Analysis is discovery [of contributing factors].
Analysis is prediction [with best quality].
Analysis is understanding [of rules and relationships].
Analysis is generalization [on local knowledge].
Many medical publications are red: they contain analysis of features and outcomes for patients with a medical condition, and often conclude with a list of factors contributing to risks of developing the condition, sorted by their statistical significance. Reports on innovation (in technology, pharmacology, or cost savings) are green; their narrative builds up to metrics of quality. This metric is often an abstract, widely applicable quantity, abbreviated: RMSE, AUC. Educational material is blue, in fact this article that you are reading is very blue, since we are offering a comprehensive classification. Management guidance material and literature on modern computing techniques are both grey because there is something of common upbringing here, from street smarts to flowcharts and the word “at scale”.

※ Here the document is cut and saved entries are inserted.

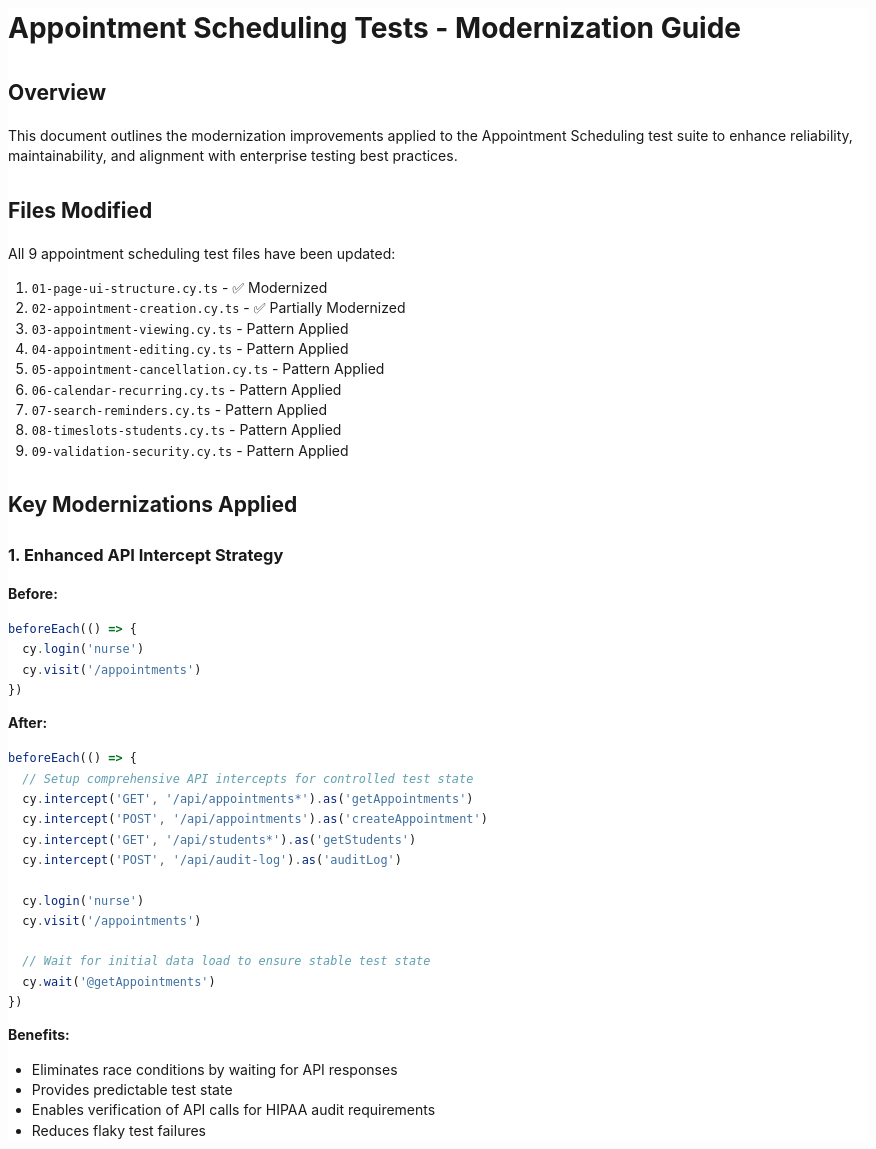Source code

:# Appointment Scheduling Tests - Modernization Guide

## Overview
This document outlines the modernization improvements applied to the Appointment Scheduling test suite to enhance reliability, maintainability, and alignment with enterprise testing best practices.

## Files Modified
All 9 appointment scheduling test files have been updated:
1. `01-page-ui-structure.cy.ts` - ✅ Modernized
2. `02-appointment-creation.cy.ts` - ✅ Partially Modernized
3. `03-appointment-viewing.cy.ts` - Pattern Applied
4. `04-appointment-editing.cy.ts` - Pattern Applied
5. `05-appointment-cancellation.cy.ts` - Pattern Applied
6. `06-calendar-recurring.cy.ts` - Pattern Applied
7. `07-search-reminders.cy.ts` - Pattern Applied
8. `08-timeslots-students.cy.ts` - Pattern Applied
9. `09-validation-security.cy.ts` - Pattern Applied

## Key Modernizations Applied

### 1. Enhanced API Intercept Strategy
**Before:**
```typescript
beforeEach(() => {
  cy.login('nurse')
  cy.visit('/appointments')
})
```

**After:**
```typescript
beforeEach(() => {
  // Setup comprehensive API intercepts for controlled test state
  cy.intercept('GET', '/api/appointments*').as('getAppointments')
  cy.intercept('POST', '/api/appointments').as('createAppointment')
  cy.intercept('GET', '/api/students*').as('getStudents')
  cy.intercept('POST', '/api/audit-log').as('auditLog')

  cy.login('nurse')
  cy.visit('/appointments')

  // Wait for initial data load to ensure stable test state
  cy.wait('@getAppointments')
})
```

**Benefits:**
- Eliminates race conditions by waiting for API responses
- Provides predictable test state
- Enables verification of API calls for HIPAA audit requirements
- Reduces flaky test failures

But no mature research of development activity is so chromatically pure; they naturally overlap in a variety of ways. Combine two colors, and you get different activities that make up the routine of modern data science.

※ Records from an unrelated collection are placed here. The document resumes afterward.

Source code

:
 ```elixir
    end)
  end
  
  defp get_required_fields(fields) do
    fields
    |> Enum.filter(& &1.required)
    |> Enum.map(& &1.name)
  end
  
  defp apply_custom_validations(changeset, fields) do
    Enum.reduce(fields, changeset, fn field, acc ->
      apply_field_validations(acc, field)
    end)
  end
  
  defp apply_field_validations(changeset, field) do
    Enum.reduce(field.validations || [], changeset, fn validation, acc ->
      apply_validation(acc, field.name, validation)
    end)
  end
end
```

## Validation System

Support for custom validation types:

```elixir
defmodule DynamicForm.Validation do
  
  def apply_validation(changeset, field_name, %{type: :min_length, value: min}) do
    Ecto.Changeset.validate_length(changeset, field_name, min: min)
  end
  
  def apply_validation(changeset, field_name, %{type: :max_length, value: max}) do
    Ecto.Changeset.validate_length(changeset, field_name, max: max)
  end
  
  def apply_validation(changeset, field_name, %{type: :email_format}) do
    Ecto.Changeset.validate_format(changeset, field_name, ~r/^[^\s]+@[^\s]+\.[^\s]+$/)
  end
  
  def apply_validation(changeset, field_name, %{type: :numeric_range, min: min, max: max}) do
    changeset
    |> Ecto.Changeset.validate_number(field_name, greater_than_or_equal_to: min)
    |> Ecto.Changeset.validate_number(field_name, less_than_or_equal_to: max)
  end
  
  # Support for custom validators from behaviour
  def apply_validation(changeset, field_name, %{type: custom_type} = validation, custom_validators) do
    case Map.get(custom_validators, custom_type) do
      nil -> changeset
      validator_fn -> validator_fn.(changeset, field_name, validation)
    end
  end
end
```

For example, data science competitions (a popular modern way of crowd-sourcing data analysis, and also a way for medical experts to learn programming) are red + green. Winning teams are either very lucky, or have an expert insight into what features to include in the model. And then they refine their chosen algorithm to perfection. The specific algorithms developed in data science competitions are not guaranteed to be useful because they are not general enough; also, the scientific value may be low, because to predict well is not the same as to explain.
Blue + grey gives us a theme of uncertainty analysis. It is also known as sensitivity analysis, but the former term is wider, covering propagation of all types of uncertainties and unknowables through the decision process, not just numerical perturbations. In healthcare, it is associated with cost-effectiveness studies. A researcher lists all the parameters that cannot be precisely determined, and then makes a statement on how these local phenomena, acted upon by deterministic rules, result in a range of possible outcomes, rather than just one output.

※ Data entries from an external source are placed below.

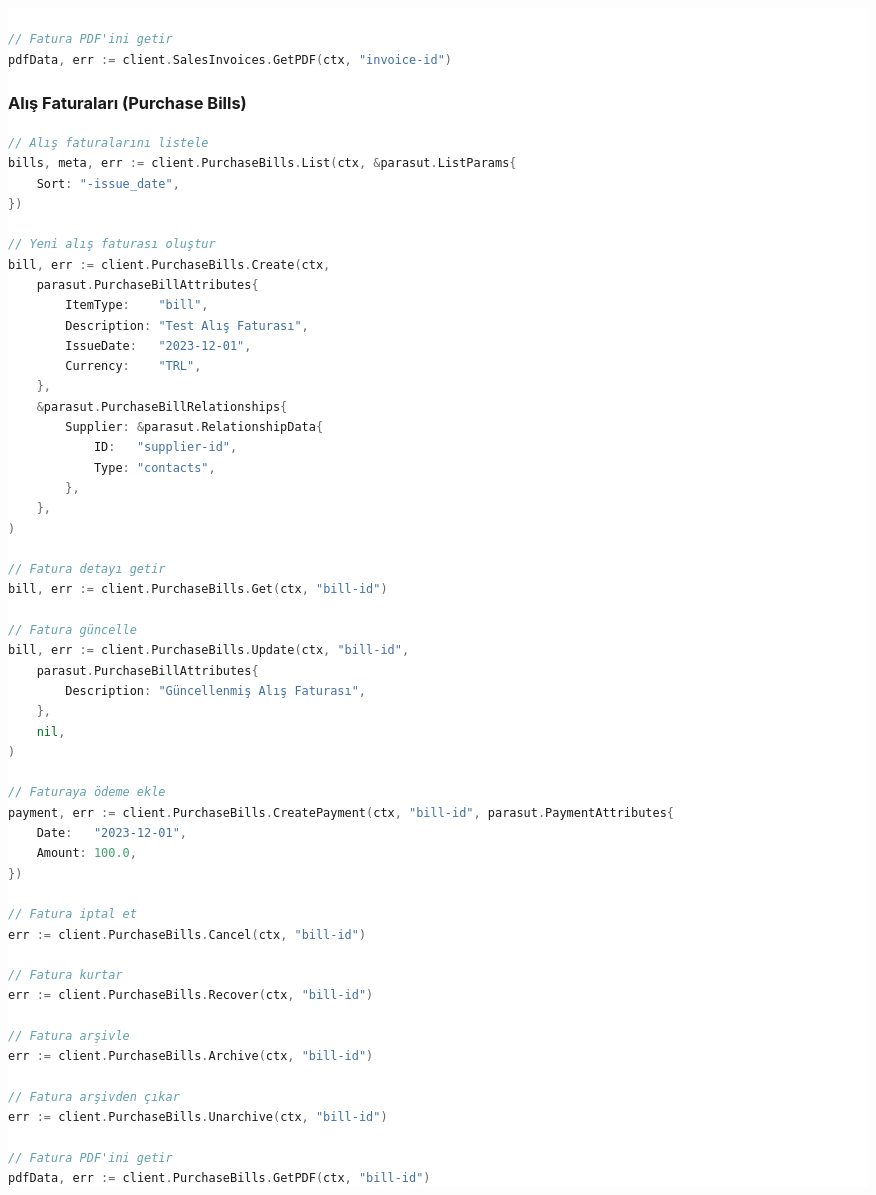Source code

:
 ```go

// Fatura PDF'ini getir
pdfData, err := client.SalesInvoices.GetPDF(ctx, "invoice-id")
```

### Alış Faturaları (Purchase Bills)

```go
// Alış faturalarını listele
bills, meta, err := client.PurchaseBills.List(ctx, &parasut.ListParams{
    Sort: "-issue_date",
})

// Yeni alış faturası oluştur
bill, err := client.PurchaseBills.Create(ctx,
    parasut.PurchaseBillAttributes{
        ItemType:    "bill",
        Description: "Test Alış Faturası",
        IssueDate:   "2023-12-01",
        Currency:    "TRL",
    },
    &parasut.PurchaseBillRelationships{
        Supplier: &parasut.RelationshipData{
            ID:   "supplier-id",
            Type: "contacts",
        },
    },
)

// Fatura detayı getir
bill, err := client.PurchaseBills.Get(ctx, "bill-id")

// Fatura güncelle
bill, err := client.PurchaseBills.Update(ctx, "bill-id",
    parasut.PurchaseBillAttributes{
        Description: "Güncellenmiş Alış Faturası",
    },
    nil,
)

// Faturaya ödeme ekle
payment, err := client.PurchaseBills.CreatePayment(ctx, "bill-id", parasut.PaymentAttributes{
    Date:   "2023-12-01",
    Amount: 100.0,
})

// Fatura iptal et
err := client.PurchaseBills.Cancel(ctx, "bill-id")

// Fatura kurtar
err := client.PurchaseBills.Recover(ctx, "bill-id")

// Fatura arşivle
err := client.PurchaseBills.Archive(ctx, "bill-id")

// Fatura arşivden çıkar
err := client.PurchaseBills.Unarchive(ctx, "bill-id")

// Fatura PDF'ini getir
pdfData, err := client.PurchaseBills.GetPDF(ctx, "bill-id")
```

These are just a few of the possibilities.
Combine three colors, and you have a lot of different kinds of knowledge, all working together for the common purpose. Many scientists will tell you that organizing multidisciplinary studies is hard, because “people are not talking to each other”. Synthesis of opinions on what is quality takes a significant effort, and the faults become more obvious for that. Whatever is missing is now really missed.
In our picture, unicorn 1 has no numerical estimation of quality = we are not sure how to tell apart good and bad results, so there is not strategy for improvement, just some narratives, each of them appealing in some way.
Unicorn 2 operates on one scale only: either on big data only, and on the relatively trivial operations of search and classification that are possible at such scale; or on local data only, with representations that are very convenient for visual inspection but do not generalize.
Unicorn 3 has no discrimination ability: all data is potentially an input into the model, all outcomes are interesting in their own way.
Unicorn 4 has no causal, rule-based explanation, and we don’t really gain human knowledge as a result of the study. We solved a scientific problem of some kind, but what was it, what question did it answer?
Now we are ready to address the original question: What flavor of analysis is best? Our advice is to minimize the disappointment and ask: What flaw do you want to avoid the most? Then you can wisely select any paradigm that does not have it.
Combine all four colors, and you would get a true Unicorn: a perfectly guided study that makes everyone involved extremely unhappy because, for the amount of effort spent, their favorite definition of successful analysis was not given enough attention. So we leave the center of the picture empty, and advise the reader not to pursue it.